_TEXTE SOURCE_.
####################
31. La Convention de la Valette énonce les modalités d’une protection du patrimoine responsable et durable, comme la gestion d’un inventaire du patrimoine archéologique et le classement de monuments et de zones protégés (article 2), la constitution de réserves archéologiques, même sans vestiges apparents en surface ou sous les eaux, pour la conservation de témoignages matériels à étudier par les générations futures, ainsi que l’obligation pour l’inventeur de signaler aux autorités compétentes la découverte fortuite d’éléments du patrimoine archéologique et de les mettre à disposition pour examen.
32. La convention donne également des indications concernant le financement des fouilles, des travaux de recherche et de la publication complète des résultats. Elle porte aussi sur l’accès du public, en particulier aux sites archéologiques, et sur les actions éducatives à conduire pour sensibiliser davantage le public à la valeur du patrimoine archéologique. Elle constitue un cadre institutionnel pour la coopération paneuropéenne en matière de patrimoine archéologique, favorisant l’échange systématique d’expériences et d’experts entre les parties.
33. L’article 6 de la convention exige que des mesures soient prises pour que, lors de grands travaux d’aménagement publics ou privés, soit prévue la prise en charge complète, par des fonds provenant de manière appropriée du secteur public ou du secteur privé, des coûts de toute opération archéologique nécessaire liée à ces travaux. Des dispositions devraient être prises pour que figurent dans le budget, au même titre que les études d’impact imposées par les préoccupations d’environnement et d’aménagement du territoire, les études et les prospections archéologiques préalables, les documents scientifiques de synthèse, de même que les communications et les publications complètes des découvertes.
####################
_QUESTIONS À TRAITER_.
a - D'après le texte source, quel article de la Convention de la Valette exige la prise en charge complète des coûts des opérations archéologiques liées aux grands travaux d'aménagement ?
b - Recopiez le passage du texte source compris entre « 32. La convention » et « entre les parties. », inclus, en substituant « internationale » à « paneuropéenne ».
Les items ci-après proviennent d'une source distincte.

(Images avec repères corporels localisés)
####################
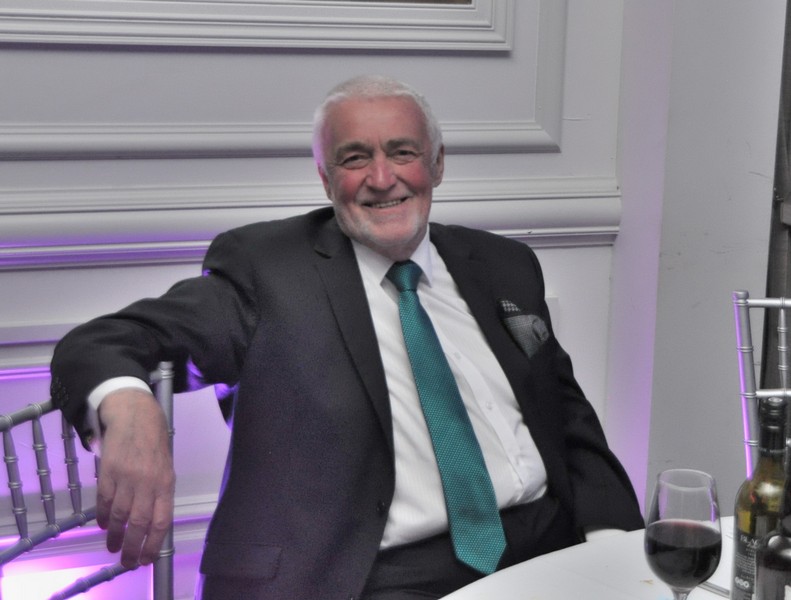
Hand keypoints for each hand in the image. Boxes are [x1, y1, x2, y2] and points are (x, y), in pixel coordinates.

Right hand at [96, 388, 174, 568]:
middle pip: (138, 523)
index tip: (146, 559)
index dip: (153, 544)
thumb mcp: (166, 466)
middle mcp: (147, 482)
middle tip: (127, 562)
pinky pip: (103, 501)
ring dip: (114, 535)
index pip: (161, 521)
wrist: (135, 414)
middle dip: (132, 547)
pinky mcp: (107, 472)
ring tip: (112, 547)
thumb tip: (152, 521)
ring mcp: (125, 477)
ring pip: (118, 515)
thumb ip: (160, 491)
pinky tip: (102, 525)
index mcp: (166, 482)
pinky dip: (101, 516)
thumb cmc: (154, 441)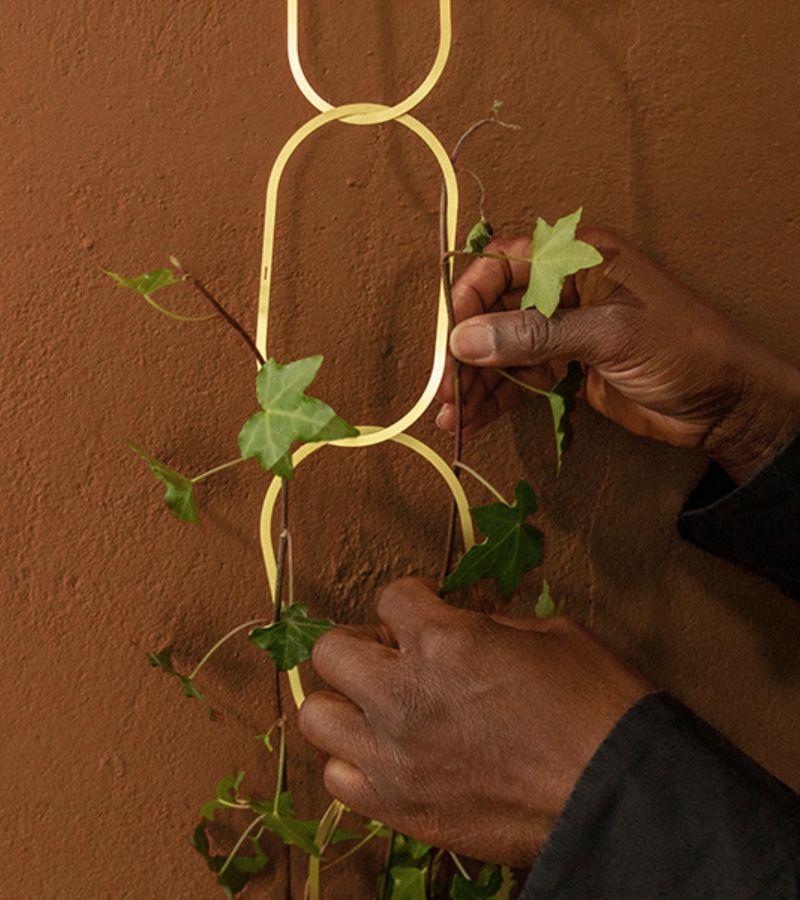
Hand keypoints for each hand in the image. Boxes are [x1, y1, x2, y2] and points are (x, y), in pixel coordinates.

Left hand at [298, 577, 650, 865]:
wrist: (618, 797)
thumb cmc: (598, 707)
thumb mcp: (552, 635)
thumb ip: (490, 624)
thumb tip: (464, 624)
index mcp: (445, 640)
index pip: (391, 596)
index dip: (412, 598)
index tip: (426, 609)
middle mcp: (404, 695)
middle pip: (331, 651)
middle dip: (363, 644)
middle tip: (394, 654)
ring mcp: (395, 756)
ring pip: (317, 716)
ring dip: (346, 703)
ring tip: (381, 707)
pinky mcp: (401, 808)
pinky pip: (339, 779)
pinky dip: (356, 762)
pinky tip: (390, 755)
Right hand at [436, 230, 799, 482]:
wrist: (726, 404)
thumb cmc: (683, 348)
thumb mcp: (609, 334)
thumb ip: (536, 335)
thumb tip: (465, 340)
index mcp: (578, 258)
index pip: (504, 264)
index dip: (471, 298)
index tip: (452, 339)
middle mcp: (563, 289)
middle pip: (494, 312)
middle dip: (466, 351)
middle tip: (445, 390)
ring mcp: (562, 331)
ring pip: (501, 350)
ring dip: (474, 382)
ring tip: (452, 417)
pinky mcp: (565, 369)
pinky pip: (518, 379)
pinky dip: (494, 398)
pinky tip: (471, 419)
####################
_CORRIGÉ_.
a - L'article 6.

b -
32. La convention donne également des indications concernant le financement des fouilles, des travaux de recherche et de la publication complète des résultats. Elle porte aussi sur l’accès du public, en particulier aux sites archéologiques, et sur les actions éducatives à conduire pour sensibiliser davantage le public à la valeur du patrimoine archéologique. Elle constitue un cadre institutionnel pour la coopération internationale en matière de patrimoine archéologique, favorisant l’échange systématique d’expériences et d’experts entre les parties.